Continued growing. Growth in household loans and business loans were the strongest contributors to the overall growth. Total loans expanded 12.6% YoY to RM1,067b and 4.3% QoQ in June 2012. On an annualized basis, the total loans grew 12.7%, which is in line with our 11.0%-13.0% growth forecast for 2012E. 

Loans to households grew at a steady rate of 11.9% YoY, parallel to the stabilising mortgage loan growth at +18.1% YoY (May 2012: +19.3% YoY) and improving hire purchase loans growth of +6.9% YoY (May 2012: +6.6% YoY). Business loans growth continued their momentum by achieving an increase of 13.6% YoY from +13.4% YoY in May. This was driven by the recent increase of ETP project deals  being awarded. On the other hand, the credit card loan growth continues to decline to 4.6% YoY from 4.9% in April12. Lending indicators contracted in June12, nonetheless. Despite a strong comeback in May12, lending indicators normalised in June on a YoY basis. June loan applications normalised to 10.5% from May’s 13.6%. The fall in loan applications was due to the decrease in loan demand from the household sector and financial intermediation, partially due to the effect from the introduction of the responsible lending guidelines by BNM earlier. With most banks already configuring themselves to comply with the rules, we expect the growth in household loans to continue to normalise in the near future.

Deposits growth looking good at 12.6%.  The 12.6% YoY growth in total deposit was due to the 10.1% increased in fixed deposits and 11.2% increase in demand deposits. With the total deposits hovering around the 12%-14% level, the LDR was stable at 78.5%. Gross impaired loans continued to be at the all-time low.  The gross impaired loans ratio decreased to 2.2% as compared to May12’s 2.3%, which is a decrease of RM1.82b from May12. We see this as a positive trend as it showed that the banking system is able to finance all the loans and projects, especially with the current ETP projects rollouts.

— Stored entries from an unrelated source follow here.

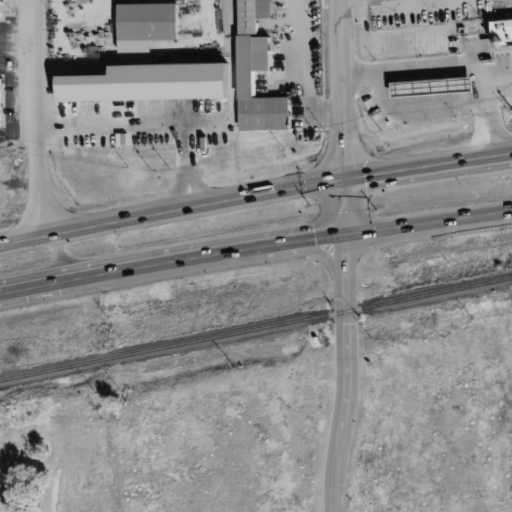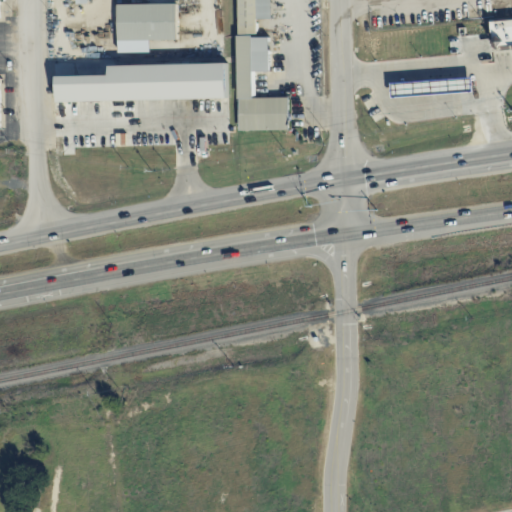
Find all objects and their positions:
road: (388, 1)
road: (373, 3)
building: (0, 11)
building: (252, 14)
building: (148, 21)
building: (502, 31)
road: (456, 63)
road: (306, 71)
road: (493, 71)
building: (149, 83)
building: (258, 88)
building: (0, 103)
road: (33, 118)
road: (146, 122)
road: (17, 132)
traffic signals: (344, 182)
road: (255, 198)
traffic signals: (345, 235)
road: (255, 250)
road: (345, 256)
railway: (256, 328)
park: (27, 482)
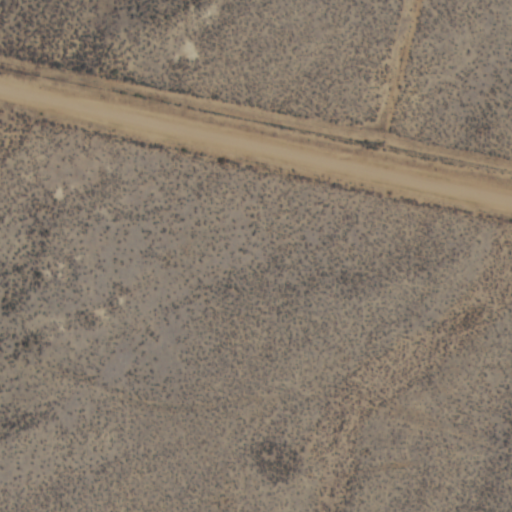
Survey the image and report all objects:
road: (255, 143)
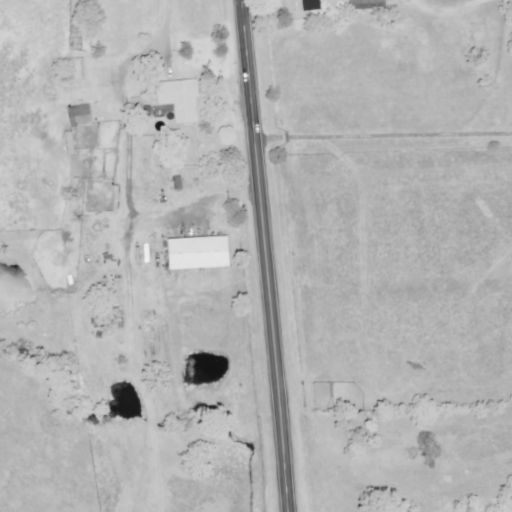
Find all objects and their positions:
building: (365, 2)
building: (315, 5)
building: (79, 71)
building: (184, 99)
building: (203, 254)
road: (265, 255)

Can the industry outperform? All in all, based on the BNM June12 Monthly Statistics Report, there are strong indications that the banking system will be able to support the lending and capital market activities with local funding. The loan-to-deposit ratio has been climbing since November 2011 to 78.5% with the unutilised deposits at RM292.8b. This excess liquidity will be able to support ETP-related infrastructure projects like the MRT project. With the first phase of the MRT project moving into active phase as well as other new ETP deals being awarded (George Ken-Lion Pacific JV’s LRT RM960.0m extension, MRCB-Nusa’s RM1.0b link, etc.), we are very optimistic that the banking system will be able to fully finance the overall ETP projects without putting any stress on the local banking system liquidity. Having already achieved a 12.6% loan growth this month, we believe that the banking industry will be able to outperform our industry loan growth forecast of 11%-13% despite a slightly weaker set of lending indicators.

We are maintaining our OVERWEIGHT call on the sector. We have OUTPERFORM calls on MAYBANK (TP: RM10.40), PBBANK (TP: RM15.60), RHBCAP (TP: RM9.60), CIMB (TP: RM8.50), AMMB (TP: RM6.70), AFFIN (TP: RM4.30) and BIMB (TP: RM3.60). AFG (TP: RM4.00) and HLBANK (TP: RM10.90)  are both rated as MARKET PERFORM.